• **EXCERPT TO READ**
Military history

FIRST PATROLS FROM LORIENT

The swift collapse of France had caught Hitler and his military advisers by surprise. Contrary to the general belief, they had no master plan and had made no provisions for an invasion of the British Isles. Still believing that Great Britain could be pressured into an accommodation, Hitler, in fact, was looking the other way—east, toward the Soviet Union. In Hitler’s view, Stalin had exceeded the spirit of the Russo-German pact by a military occupation of the Baltic states of Lithuania, Latvia, and Estonia, and the Balkan provinces of Bessarabia and North Bukovina, which greatly strengthened Stalin’s hold on the east Baltic and placed Soviet forces perilously close to the rich Rumanian oil fields, Germany’s chief energy source.

In his meetings with Hitler, Admiral Raeder sought to deflect the Führer’s growing concern over Soviet moves and to stress the perils posed by the Royal Navy. It would be a grave mistake, Raeder insisted, to turn about and attack the Soviet Union before Great Britain had been neutralized by treaty or thoroughly defeated. That would replicate the Kaiser’s great mistake of 1914 and create the worst of all possible situations: a two-front war. Rather than go east, Raeder suggested, Germany should go south to the Mediterranean and with Spain’s connivance, capture the British naval base at Gibraltar. That would effectively put an end to British naval dominance in the Mediterranean and decisively assist Mussolini’s forces, which were attacking out of Libya toward Egypt to seize Cairo, the Suez Canal, and the other big British naval base at Alexandria. Absolute Axis control of the Mediterranean Basin would place Germany in a favorable position to exploit the oil reserves of the Middle East as well as the limitless raw materials of Africa.

As Hitler viewed it, the situation was not analogous to 1914. The main continental enemy, France, was already beaten and occupied. Norway was occupied as well. Great Britain was flanked on the east and south—isolated and just barely hanging on. She had no foothold on the continent nor any hope of obtaining one. The British naval blockade of Germany was no longer a factor: Germany controlled Norway and the entire French Atlantic coast from the channel to Bordeaux. This time Italy and Japan were allies, not enemies.* Japan posed a threat to the Soviet Union in the Far East, which would freeze significant Soviet forces in that sphere. The Soviet Army and Air Force were nothing—a collection of ill-equipped rabble. The Wehrmacht and Luftwaffe could utterly crush the Soviet Union in a matter of six to eight weeks.

• **YOUR OBJECTIVE**
Continue the military history passage about Hitler, Raeder, and German strategy after the fall of France, picking up after its final sentence.

• **DATA EXCERPT**

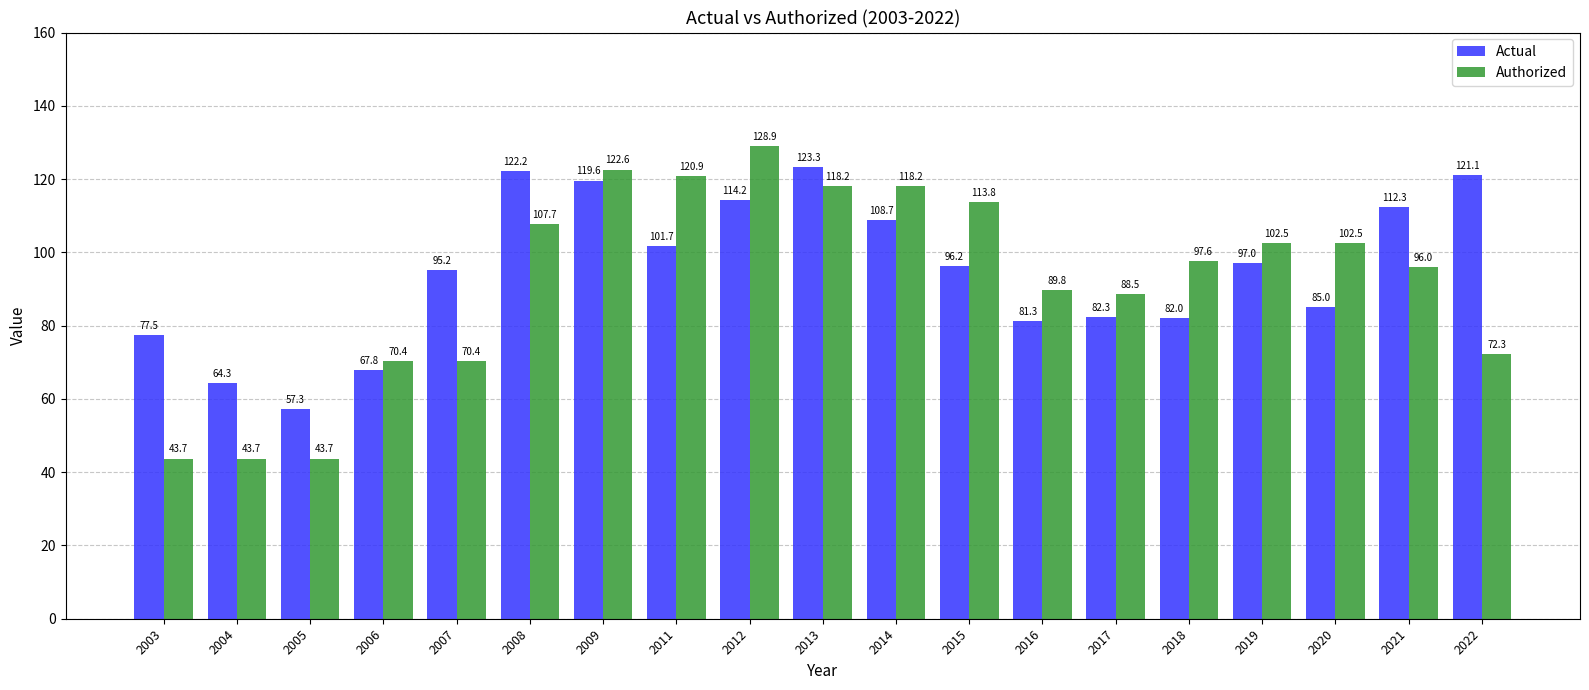

What is the highest value of the Actual series?

123.3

• **RESPONSE AREA**
No master plan emerged from these discussions. After the fall of France, Hitler more or less improvised German operations week to week. The Luftwaffe and all available forces of the Kriegsmarine were to mount maximum pressure against British air and maritime assets, with the aim of forcing Great Britain to the negotiating table. If psychological pressure failed to get the job done, as a last resort the Wehrmacht might consider an invasion of the British Isles. Meanwhile, Hitler secretly drew plans for the conquest of the Soviet Union to take place in the spring of 1941.

Raeder and the OKM adamantly opposed a Wehrmacht invasion of the British Isles. The Kriegsmarine was in no position to mount a major amphibious assault. Most of its big surface forces had been sunk, damaged, or worn out in the Norway operation. Only one heavy cruiser, Hipper, was combat-ready. Besides that, the Navy had no landing craft, no means of transporting troops, tanks, artillery, trucks, ammo, and other impedimenta across the channel. Nonetheless, the OKM drew up a contingency plan (Operation Sea Lion), which envisioned the use of hundreds of European river barges for landing craft.

There was one—and only one—possible way to assure a successful invasion of England. That was to first commit the Luftwaffe to the destruction of the RAF and the Royal Navy. When the Luftwaffe achieved absolute mastery of the air and seas, the barges—and even big passenger ships such as Bremen—could cross the North Sea and English Channel with confidence. The channel could be sealed at both ends by minefields and cordons of U-boats to block Allied submarine attacks—or surface ship attacks at night by remnants of the Royal Navy. But an invasion, Raeder continued to insist, should only be attempted “as a last resort.”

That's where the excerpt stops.